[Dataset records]
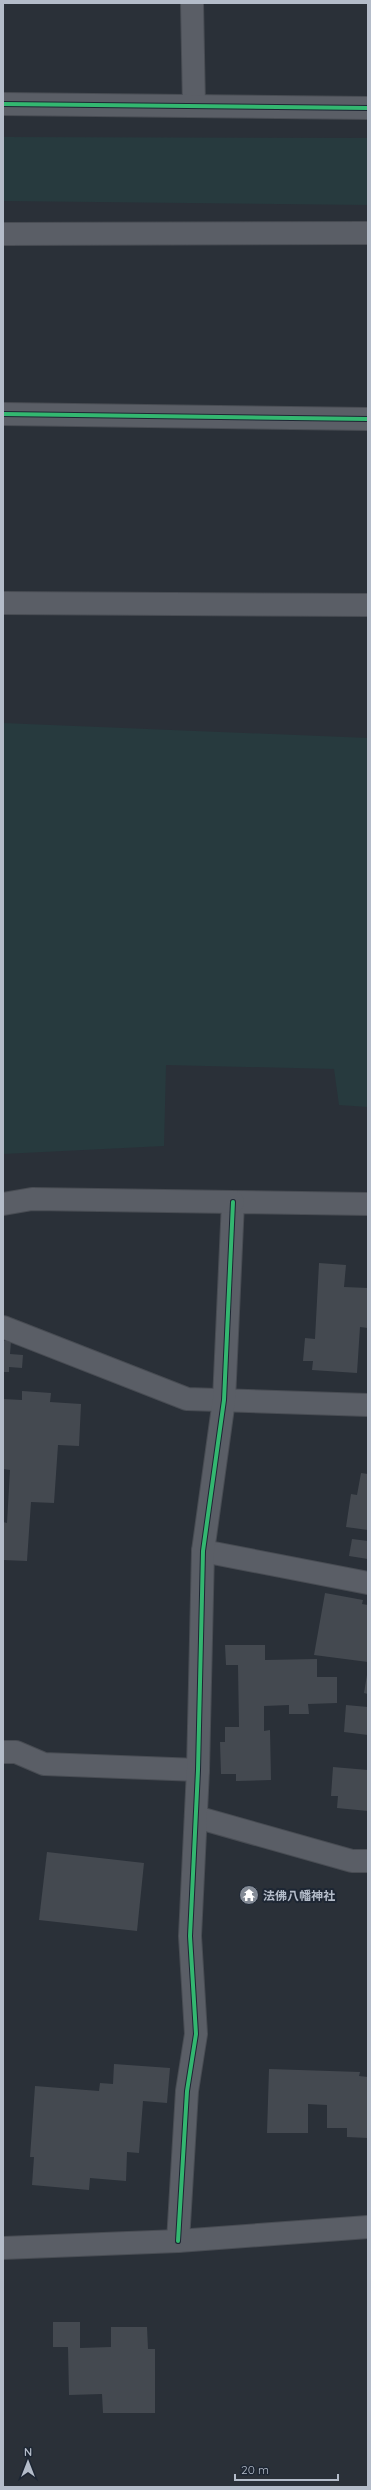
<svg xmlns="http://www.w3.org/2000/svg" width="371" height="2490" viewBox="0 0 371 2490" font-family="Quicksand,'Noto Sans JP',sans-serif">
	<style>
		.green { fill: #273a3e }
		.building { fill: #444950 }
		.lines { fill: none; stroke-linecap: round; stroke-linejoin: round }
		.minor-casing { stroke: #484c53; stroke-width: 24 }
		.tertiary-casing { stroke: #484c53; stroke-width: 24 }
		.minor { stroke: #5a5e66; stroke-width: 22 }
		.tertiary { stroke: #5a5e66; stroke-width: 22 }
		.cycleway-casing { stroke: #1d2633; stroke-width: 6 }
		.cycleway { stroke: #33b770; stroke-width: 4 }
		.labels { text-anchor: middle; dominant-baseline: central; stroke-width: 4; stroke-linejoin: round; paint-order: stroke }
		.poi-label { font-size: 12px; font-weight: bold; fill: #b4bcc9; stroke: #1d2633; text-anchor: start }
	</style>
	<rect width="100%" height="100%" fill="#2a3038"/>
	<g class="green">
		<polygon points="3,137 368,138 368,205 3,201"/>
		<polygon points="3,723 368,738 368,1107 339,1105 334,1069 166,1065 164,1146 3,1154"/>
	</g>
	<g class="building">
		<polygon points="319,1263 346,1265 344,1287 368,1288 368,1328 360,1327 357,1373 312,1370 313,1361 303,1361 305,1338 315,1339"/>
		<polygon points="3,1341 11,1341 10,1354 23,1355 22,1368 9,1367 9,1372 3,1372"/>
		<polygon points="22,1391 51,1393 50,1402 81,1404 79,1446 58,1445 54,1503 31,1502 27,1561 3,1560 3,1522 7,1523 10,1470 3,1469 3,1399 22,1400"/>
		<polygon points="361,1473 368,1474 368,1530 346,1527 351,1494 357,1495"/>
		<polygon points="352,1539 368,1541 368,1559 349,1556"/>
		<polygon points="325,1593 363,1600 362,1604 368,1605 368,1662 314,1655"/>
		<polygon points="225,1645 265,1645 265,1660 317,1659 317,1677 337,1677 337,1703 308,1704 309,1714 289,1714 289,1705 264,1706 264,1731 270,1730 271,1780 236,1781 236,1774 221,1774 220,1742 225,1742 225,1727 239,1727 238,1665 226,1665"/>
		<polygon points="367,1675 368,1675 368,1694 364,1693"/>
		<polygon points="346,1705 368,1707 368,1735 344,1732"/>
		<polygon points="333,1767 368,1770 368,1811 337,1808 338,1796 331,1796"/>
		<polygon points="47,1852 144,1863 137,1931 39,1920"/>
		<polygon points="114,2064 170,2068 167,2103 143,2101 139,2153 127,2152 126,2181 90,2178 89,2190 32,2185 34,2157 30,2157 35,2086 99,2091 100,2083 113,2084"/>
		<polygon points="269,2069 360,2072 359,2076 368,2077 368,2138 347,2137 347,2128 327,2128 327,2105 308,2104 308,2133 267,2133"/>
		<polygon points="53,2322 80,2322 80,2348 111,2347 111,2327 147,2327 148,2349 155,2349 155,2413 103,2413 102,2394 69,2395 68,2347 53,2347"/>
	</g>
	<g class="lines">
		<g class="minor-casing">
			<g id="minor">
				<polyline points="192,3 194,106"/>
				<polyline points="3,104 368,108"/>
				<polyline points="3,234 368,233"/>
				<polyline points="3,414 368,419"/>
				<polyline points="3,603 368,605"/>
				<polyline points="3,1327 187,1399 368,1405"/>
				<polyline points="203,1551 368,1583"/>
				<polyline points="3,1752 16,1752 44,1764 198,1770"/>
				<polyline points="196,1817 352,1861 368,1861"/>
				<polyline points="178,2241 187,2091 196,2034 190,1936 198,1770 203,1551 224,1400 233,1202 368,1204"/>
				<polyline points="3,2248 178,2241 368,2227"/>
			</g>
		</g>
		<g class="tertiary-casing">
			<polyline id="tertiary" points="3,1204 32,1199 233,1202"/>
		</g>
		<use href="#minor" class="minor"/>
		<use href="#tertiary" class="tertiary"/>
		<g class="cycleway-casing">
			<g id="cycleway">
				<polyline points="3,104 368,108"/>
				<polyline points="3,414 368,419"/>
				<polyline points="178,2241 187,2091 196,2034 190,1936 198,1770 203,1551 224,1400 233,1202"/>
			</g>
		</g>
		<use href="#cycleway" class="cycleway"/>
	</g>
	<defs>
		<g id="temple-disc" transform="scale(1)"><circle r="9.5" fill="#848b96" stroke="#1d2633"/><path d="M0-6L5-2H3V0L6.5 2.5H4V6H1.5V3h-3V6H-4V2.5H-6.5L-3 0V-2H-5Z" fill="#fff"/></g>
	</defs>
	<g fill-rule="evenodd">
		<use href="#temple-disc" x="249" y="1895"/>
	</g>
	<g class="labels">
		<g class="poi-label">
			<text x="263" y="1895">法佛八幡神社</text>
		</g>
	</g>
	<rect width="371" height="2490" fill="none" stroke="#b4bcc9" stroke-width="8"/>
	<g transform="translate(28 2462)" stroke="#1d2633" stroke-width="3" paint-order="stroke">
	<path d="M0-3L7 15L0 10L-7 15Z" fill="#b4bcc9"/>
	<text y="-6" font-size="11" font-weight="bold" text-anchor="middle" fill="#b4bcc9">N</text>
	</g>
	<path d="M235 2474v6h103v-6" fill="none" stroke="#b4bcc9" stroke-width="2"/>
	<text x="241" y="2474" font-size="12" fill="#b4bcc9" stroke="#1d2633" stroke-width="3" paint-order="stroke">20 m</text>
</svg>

* * *

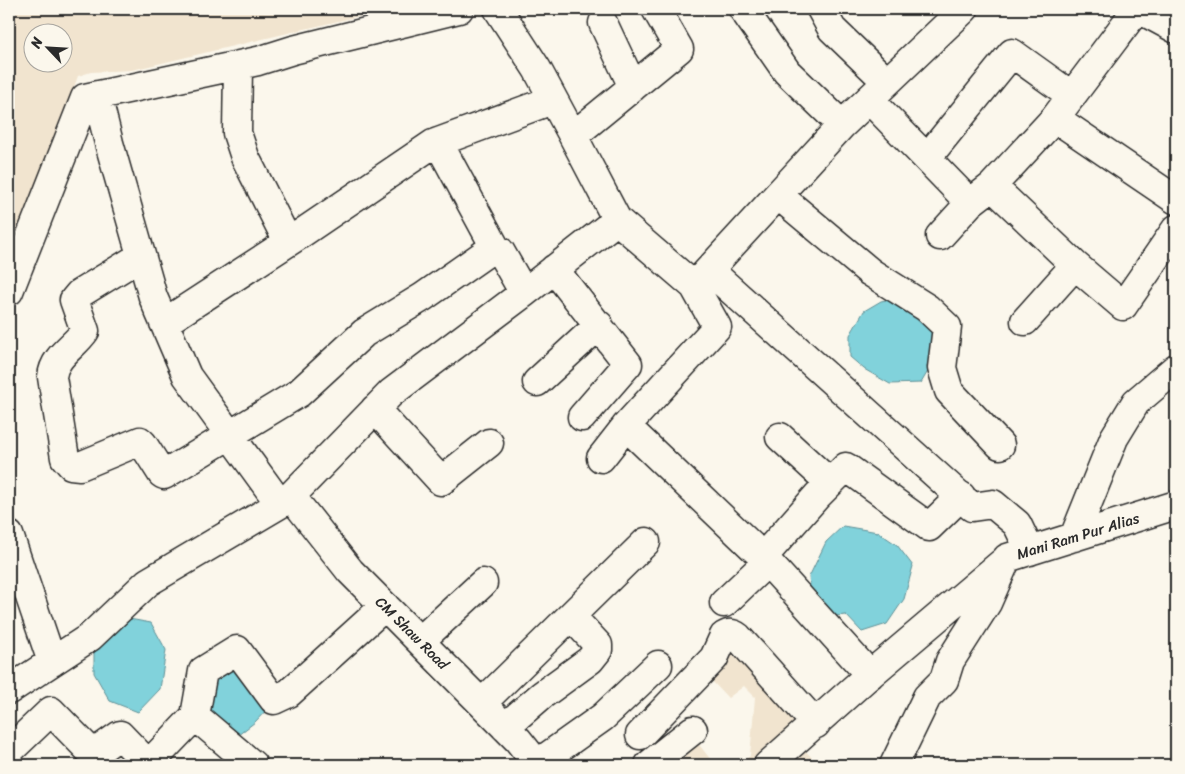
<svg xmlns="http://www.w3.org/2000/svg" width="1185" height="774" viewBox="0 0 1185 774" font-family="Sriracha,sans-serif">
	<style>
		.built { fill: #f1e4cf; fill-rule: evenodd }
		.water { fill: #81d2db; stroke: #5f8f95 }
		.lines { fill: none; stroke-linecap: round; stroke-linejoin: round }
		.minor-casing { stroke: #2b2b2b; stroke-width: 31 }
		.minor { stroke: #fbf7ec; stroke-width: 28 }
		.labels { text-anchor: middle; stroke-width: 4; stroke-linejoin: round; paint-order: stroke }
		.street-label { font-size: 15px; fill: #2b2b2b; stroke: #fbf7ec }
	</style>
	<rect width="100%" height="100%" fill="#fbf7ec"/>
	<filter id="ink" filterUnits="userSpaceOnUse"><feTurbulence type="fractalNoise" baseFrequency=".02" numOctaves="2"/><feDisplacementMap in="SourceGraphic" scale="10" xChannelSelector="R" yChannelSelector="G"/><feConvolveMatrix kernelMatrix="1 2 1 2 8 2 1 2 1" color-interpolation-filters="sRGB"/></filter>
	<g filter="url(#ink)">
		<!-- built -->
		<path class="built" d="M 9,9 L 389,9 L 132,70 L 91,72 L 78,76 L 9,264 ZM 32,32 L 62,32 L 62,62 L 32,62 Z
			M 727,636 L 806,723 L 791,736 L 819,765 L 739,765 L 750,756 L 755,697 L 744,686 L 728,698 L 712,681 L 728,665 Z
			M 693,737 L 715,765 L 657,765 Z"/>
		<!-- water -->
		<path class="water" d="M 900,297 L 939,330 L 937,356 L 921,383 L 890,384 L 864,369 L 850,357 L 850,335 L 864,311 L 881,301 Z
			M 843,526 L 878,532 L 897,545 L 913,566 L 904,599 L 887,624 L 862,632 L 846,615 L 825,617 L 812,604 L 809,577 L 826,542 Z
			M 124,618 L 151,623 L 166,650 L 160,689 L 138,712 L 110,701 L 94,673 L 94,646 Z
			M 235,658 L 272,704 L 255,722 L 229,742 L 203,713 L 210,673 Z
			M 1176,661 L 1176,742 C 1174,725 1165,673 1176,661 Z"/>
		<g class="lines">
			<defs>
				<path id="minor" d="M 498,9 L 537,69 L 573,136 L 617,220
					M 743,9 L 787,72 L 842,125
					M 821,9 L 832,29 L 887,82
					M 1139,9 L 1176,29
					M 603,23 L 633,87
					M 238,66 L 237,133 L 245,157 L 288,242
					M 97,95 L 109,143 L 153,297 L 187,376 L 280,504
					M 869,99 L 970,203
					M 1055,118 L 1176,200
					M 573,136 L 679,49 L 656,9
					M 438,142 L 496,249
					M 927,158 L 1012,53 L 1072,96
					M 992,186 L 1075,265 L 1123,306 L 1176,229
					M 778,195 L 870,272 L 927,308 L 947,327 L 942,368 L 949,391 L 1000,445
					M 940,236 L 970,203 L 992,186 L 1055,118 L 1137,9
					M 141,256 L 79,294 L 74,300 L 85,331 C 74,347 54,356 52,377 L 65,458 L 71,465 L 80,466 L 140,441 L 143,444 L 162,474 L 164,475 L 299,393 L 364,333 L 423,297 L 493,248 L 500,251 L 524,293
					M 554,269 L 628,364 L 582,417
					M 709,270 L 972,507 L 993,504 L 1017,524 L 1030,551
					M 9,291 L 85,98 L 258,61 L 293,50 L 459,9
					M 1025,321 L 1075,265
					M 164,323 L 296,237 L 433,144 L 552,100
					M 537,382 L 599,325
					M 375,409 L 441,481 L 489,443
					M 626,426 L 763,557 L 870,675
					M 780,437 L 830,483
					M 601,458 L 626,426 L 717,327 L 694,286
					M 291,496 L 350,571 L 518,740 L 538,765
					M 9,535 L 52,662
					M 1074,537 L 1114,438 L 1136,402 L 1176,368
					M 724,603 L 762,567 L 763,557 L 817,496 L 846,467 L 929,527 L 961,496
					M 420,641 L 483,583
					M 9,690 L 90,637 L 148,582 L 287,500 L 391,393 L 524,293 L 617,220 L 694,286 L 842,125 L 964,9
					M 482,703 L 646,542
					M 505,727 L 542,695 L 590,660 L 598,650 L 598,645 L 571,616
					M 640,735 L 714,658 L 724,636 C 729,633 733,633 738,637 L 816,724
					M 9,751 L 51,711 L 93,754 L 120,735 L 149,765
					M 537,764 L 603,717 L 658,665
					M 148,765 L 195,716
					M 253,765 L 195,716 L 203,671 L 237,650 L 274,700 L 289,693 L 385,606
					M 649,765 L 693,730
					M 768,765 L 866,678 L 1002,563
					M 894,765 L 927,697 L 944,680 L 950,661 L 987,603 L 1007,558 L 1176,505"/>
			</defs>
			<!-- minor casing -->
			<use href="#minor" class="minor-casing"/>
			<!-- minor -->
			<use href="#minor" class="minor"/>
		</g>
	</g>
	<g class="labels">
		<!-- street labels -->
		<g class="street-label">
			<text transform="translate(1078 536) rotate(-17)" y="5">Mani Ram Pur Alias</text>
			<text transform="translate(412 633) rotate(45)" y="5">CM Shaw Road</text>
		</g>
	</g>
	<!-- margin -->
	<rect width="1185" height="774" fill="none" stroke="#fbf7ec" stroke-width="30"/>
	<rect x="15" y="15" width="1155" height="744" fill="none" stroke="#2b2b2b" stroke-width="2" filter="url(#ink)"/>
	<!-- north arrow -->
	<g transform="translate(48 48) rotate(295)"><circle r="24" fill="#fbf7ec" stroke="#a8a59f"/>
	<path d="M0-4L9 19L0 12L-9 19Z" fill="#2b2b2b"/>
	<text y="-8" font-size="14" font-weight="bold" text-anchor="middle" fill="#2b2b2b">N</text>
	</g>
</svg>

* _About this task_:
Taking the records above, retype every line from the one with "#f1e4cf; fill-rule: evenodd" down to the one with "middle; stroke-width: 4;", exactly and with nothing else.

* _Written answer_:
		.built { fill: #f1e4cf; fill-rule: evenodd }
		.water { fill: #81d2db; stroke: #5f8f95 }
		.lines { fill: none; stroke-linecap: round; stroke-linejoin: round }
		.minor-casing { stroke: #2b2b2b; stroke-width: 31 }
		.minor { stroke: #fbf7ec; stroke-width: 28 }
		.labels { text-anchor: middle; stroke-width: 4; stroke-linejoin: round; paint-order: stroke }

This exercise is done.